[CONSEGNA] Riprenda il racconto sul procedimento contro i Michajlin a Kaluga e lo prosegua a partire dall'ultima frase riportata.

[FONTE]

○ ○ ○

Oggi gli agenti del servizio di sicurezza, il distretto postale e la dogana affermano in coro: "Tutto il materiale anonimo è opera dei Michajlin! E di nessun altro!". Kaluga è veramente una piccola città e, come suol dirsi, tutti sanno tutto di tutti, ma, guardando avanti, notiamo: dimostrare questo in tribunale sarà tutt'altro che facile.

Calunnia alla Kalughese

Nella buia sera autunnale del 3 ottobre dello scorso anno, i sorveglianti dell'ufficio postale di Kaluga notarono due persone presso l'ingresso. Uscendo, trovarono un foglio anonimo appeso alla porta, secondo il quale cinque funzionari del distretto postale, di cui si fornivano gli indirizzi e i numeri di telefono di casa, si erano appropriati di denaro per l'ammontare di 650.000 rubli [oltre 20.000 euro -- N.d.t.]. Il distretto postale si rivolse alla procura.

"Michajlin! - stabilirono -- Nessun altro!" E avviarono un secondo procedimento penale, n. 2770, secondo uno degli articoli "morti" del codice penale della Federazione Russa, il 129: "calunnia".

Di solito gli organi giudiziari rifiutano di avviare procedimenti penali per calunnia: è chiaramente un "articolo in sospeso" -- ancora nessuno, nel nostro paese, è mai stato "al fresco" a causa di quest'articolo. Di solito alla parte lesa tocca accontentarsi di intentare una causa civile contro il calunniatore. Ma in questo caso gli organi giudiziari sono stati così duri coi Michajlin, che per dei fogli incollati ad una porta è stato creato un gruppo di inquirenti capeggiato dal magistrato addetto alle questioni più importanti!

L'11 novembre fu compiuta una perquisizione presso l'abitazione di Michajlin. Come insegnano i film sulla polizia sovietica, quasi a mezzanotte. Secondo il mandato di perquisizione, si cercava materiale tecnico per l'organizzazione e la riproduzione a mezzo stampa. Evidentemente non ne trovarono, perché per qualche motivo sequestrarono un coltello da cucina simile a un machete, un libretto scolastico dell'istituto tecnico, 500 rubli e 140 dollari; e una delle persone che si occuparono della perquisizione risultò essere un abitante di Anapa [una cittadina sul mar Nero, assai lontana da Kaluga -- N.d.t.]. Nell'appartamento della madre di Michajlin non trovarono neanche cose di questo genere; perciò, come afferma Elena Michajlina, ammucchiarono sul balcone mele e patate, che "si congelarono". La Michajlina scrisse una lettera di lamentele alla procura generale di Mosca, dicendo che, dopo il sequestro degli ultimi soldi e il danneggiamento del cibo, non aveva di che comprarsi da mangiare.

○ ○ ○

[DATI FORNITI]
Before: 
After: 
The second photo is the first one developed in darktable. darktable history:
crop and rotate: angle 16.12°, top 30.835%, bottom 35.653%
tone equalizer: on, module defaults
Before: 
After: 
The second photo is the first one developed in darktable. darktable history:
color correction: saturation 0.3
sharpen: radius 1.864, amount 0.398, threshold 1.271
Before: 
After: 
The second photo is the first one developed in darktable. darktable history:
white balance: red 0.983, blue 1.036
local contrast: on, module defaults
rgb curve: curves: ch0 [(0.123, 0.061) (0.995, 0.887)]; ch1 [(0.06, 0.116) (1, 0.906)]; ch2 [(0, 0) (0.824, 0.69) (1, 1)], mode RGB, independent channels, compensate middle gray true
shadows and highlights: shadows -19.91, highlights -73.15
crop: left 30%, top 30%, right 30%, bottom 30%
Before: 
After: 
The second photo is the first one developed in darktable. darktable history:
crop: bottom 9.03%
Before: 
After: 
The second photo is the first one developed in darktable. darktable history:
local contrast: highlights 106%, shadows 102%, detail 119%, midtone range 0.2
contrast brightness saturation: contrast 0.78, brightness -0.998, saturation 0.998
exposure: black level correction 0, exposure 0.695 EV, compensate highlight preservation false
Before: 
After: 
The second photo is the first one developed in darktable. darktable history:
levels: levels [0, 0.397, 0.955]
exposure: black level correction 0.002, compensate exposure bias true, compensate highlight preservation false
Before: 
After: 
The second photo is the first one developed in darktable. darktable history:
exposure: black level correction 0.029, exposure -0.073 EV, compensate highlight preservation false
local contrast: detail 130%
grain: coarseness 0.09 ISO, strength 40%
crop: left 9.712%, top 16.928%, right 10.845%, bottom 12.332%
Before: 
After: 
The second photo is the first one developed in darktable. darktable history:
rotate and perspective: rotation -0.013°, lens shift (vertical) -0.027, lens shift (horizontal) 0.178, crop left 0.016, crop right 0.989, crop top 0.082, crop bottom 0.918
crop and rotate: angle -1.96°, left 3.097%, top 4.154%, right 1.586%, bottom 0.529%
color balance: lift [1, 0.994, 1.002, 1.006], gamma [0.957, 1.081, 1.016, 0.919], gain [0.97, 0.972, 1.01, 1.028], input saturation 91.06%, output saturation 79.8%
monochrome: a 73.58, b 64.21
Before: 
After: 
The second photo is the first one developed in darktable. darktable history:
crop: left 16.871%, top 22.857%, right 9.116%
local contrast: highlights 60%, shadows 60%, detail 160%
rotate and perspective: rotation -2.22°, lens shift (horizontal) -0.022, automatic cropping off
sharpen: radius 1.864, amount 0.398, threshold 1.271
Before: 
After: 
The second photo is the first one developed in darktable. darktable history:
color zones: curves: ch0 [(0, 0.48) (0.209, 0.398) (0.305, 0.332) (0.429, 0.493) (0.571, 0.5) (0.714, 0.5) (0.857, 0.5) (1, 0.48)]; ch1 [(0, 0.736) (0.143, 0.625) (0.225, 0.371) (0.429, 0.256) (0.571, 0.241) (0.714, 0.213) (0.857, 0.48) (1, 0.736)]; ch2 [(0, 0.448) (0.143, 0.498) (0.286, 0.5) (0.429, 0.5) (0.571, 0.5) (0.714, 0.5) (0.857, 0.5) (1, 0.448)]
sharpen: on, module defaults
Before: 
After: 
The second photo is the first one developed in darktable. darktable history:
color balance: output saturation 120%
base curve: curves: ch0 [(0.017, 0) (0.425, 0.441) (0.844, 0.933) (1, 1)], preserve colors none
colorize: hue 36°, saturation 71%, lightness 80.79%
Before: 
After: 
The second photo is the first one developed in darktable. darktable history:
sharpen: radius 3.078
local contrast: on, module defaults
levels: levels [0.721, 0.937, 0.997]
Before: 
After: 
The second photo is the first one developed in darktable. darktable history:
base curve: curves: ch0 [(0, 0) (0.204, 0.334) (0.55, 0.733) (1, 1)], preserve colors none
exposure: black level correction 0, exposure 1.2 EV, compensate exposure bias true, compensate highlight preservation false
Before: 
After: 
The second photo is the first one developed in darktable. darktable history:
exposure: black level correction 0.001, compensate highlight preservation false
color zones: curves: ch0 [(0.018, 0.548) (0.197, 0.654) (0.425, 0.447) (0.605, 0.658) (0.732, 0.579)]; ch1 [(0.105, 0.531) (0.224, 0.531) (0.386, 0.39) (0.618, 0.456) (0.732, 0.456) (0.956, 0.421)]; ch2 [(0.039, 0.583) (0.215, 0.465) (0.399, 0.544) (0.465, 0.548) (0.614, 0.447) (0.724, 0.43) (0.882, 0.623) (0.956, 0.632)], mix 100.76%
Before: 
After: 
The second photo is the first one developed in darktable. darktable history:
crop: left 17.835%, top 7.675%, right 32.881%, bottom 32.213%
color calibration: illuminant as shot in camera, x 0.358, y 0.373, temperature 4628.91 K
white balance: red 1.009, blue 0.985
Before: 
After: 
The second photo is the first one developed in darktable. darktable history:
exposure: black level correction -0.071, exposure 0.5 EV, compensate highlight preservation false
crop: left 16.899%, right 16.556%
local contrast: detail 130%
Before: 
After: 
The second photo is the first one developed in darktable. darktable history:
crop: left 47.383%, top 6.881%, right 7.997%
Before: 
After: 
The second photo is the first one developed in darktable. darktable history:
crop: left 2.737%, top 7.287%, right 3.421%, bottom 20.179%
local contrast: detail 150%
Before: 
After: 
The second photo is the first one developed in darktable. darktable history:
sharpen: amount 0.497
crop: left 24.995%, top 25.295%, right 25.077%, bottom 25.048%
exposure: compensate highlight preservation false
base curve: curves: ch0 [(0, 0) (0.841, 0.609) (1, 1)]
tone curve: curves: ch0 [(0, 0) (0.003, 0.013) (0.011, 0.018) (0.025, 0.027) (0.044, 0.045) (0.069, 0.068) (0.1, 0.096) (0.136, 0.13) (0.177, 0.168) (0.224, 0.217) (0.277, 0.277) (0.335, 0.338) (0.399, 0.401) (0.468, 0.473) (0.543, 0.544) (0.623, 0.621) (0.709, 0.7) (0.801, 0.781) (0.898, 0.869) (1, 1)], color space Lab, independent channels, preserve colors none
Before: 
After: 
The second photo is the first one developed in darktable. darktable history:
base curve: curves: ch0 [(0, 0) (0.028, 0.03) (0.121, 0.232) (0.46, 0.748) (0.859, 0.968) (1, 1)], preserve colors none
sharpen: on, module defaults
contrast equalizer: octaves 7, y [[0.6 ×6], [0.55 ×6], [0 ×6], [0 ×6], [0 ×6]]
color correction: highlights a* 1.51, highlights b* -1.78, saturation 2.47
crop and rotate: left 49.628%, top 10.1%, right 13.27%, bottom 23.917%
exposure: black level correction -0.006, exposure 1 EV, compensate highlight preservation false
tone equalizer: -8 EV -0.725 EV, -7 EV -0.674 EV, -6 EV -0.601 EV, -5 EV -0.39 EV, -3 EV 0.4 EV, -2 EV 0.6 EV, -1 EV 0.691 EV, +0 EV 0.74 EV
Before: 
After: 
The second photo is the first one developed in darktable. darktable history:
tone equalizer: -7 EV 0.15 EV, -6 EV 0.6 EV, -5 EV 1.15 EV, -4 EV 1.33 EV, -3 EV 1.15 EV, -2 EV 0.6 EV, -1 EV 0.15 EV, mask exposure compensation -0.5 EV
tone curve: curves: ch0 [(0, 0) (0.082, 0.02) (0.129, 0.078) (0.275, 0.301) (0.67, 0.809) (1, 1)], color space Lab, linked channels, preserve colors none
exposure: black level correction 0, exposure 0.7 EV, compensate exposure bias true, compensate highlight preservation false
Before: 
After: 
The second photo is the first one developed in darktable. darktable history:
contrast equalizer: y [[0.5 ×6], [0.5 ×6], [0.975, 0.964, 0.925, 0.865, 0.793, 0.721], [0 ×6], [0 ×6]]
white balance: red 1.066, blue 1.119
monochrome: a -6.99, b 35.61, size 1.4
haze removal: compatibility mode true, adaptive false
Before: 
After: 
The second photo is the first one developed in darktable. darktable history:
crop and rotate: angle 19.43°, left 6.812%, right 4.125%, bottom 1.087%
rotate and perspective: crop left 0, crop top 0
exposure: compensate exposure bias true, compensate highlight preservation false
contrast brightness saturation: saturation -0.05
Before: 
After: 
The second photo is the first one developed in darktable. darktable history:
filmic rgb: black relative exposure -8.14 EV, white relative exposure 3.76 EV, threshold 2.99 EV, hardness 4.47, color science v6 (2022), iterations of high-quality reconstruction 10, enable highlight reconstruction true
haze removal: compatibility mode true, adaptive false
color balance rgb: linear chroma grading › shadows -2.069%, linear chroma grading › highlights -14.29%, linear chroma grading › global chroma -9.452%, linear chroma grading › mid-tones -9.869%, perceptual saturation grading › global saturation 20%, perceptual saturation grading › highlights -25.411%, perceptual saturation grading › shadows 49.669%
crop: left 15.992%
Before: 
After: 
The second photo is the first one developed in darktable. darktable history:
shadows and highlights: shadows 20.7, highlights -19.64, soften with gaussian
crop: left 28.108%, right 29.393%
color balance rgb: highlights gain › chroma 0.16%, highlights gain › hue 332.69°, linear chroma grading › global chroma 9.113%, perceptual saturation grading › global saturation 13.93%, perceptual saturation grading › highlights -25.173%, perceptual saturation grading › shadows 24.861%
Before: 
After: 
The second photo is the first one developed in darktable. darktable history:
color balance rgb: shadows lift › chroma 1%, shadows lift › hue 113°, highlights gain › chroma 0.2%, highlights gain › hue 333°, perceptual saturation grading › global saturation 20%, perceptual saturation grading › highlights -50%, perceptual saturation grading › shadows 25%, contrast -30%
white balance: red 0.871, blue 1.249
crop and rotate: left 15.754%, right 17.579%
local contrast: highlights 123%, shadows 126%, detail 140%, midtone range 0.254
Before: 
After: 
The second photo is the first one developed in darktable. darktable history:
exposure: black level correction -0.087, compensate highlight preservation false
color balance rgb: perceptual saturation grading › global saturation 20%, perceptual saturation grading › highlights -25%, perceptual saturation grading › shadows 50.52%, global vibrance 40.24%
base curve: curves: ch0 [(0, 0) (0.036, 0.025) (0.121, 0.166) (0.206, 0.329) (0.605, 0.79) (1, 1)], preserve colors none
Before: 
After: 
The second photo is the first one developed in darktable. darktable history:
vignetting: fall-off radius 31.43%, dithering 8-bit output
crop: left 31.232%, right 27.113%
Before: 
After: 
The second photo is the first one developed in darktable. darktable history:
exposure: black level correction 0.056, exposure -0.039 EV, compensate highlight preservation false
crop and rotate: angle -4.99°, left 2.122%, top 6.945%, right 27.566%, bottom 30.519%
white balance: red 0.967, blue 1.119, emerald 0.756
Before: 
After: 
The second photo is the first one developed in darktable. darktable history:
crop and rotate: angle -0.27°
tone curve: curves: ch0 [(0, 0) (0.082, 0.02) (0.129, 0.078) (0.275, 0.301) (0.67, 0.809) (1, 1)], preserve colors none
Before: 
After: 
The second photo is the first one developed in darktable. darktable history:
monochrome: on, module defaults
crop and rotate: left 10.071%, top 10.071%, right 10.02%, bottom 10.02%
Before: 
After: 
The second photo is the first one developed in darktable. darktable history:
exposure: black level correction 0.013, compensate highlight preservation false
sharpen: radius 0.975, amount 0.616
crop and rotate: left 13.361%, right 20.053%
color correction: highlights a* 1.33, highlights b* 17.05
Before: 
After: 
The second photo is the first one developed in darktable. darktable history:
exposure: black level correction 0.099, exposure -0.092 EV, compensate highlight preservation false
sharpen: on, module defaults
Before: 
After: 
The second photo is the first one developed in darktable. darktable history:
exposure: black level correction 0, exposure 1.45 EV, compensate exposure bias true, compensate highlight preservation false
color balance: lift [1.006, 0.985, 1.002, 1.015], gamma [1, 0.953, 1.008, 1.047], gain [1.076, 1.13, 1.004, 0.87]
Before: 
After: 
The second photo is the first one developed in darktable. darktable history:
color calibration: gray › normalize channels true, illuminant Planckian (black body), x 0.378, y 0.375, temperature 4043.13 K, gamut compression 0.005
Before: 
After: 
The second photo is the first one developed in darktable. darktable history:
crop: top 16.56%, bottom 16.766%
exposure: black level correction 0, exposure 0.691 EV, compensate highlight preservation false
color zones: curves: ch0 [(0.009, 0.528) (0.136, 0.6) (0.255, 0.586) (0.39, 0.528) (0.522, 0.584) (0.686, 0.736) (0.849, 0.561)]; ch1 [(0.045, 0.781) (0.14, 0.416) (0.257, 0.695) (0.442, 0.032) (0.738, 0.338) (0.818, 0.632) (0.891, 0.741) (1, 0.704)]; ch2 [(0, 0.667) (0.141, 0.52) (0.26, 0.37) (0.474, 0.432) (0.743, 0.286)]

○ ○ ○

[ESITO DELL'ESERCIZIO]
Il 15.12.1999 ricevette una risposta dalla procura cittadina di Kaluga. Indovinate quale? "I Suoi diritti non sono stati violati... Non è stata trovata prova che siano stati danneggiati oggetti, sia stato provocato disordine, o siano stati rovinati prodotti alimentari come da Lei affermato". E i soldi, pare, erano stati sequestrati "per sicurezza nel caso di una possibile ulteriore causa civile"!

Il diciassettenne Valentin Michajlin fu inviato a un carcere per la detenzione provvisoria. Fu rilasciato per decisione del tribunale dopo aver firmato l'impegno a non lasciare la città, anche se il procuratore cittadino tentò di impugnare questa decisione. Michajlin affermò di non avere nulla a che fare con il foglio e che allora si trovava in campagna. Contro di lui testimoniarono gli impiegati della Èlektrosvjaz e della posta, che secondo Michajlin erano parti interessate. La logica del suo ragionamento è questa: se su un cancello c'è scritta una parolaccia e voi tirate dritto vedendola, ciò non significa che ne siete l'autore.

Michajlin richiese un esame chimico del foglio e della colla e un esame dattiloscopico. Tutte le richieste furono respinte: a tutta Kaluga era chiaro che si trattava di lui, di Michajlin. E nessun altro. Nessuno a Kaluga riceve pacchi "da oltre il poggio".

Epilogo

A giorni, nella città di Ciolkovskij avranno luogo due processi: uno al "terrorista missilistico" Oleg Tichonov, un altro al malefico calunniatore Valentin Michajlin. Se in tribunale saranno confermate le accuse a Tichonov, praticamente per la prima volta in Russia un teppista informatico sarà riconosciuto colpevole. Per quanto riguarda la calunnia, l'avvocato di Michajlin, Aleksandr Malachov, ritiene di poter vincere la causa. "Sì, i Michajlin sono gente strana, sì, non vivono come tutti, - dice -- Forse li si può anche condannare - moralmente. Ma non c'è motivo di incarcerare Michajlin".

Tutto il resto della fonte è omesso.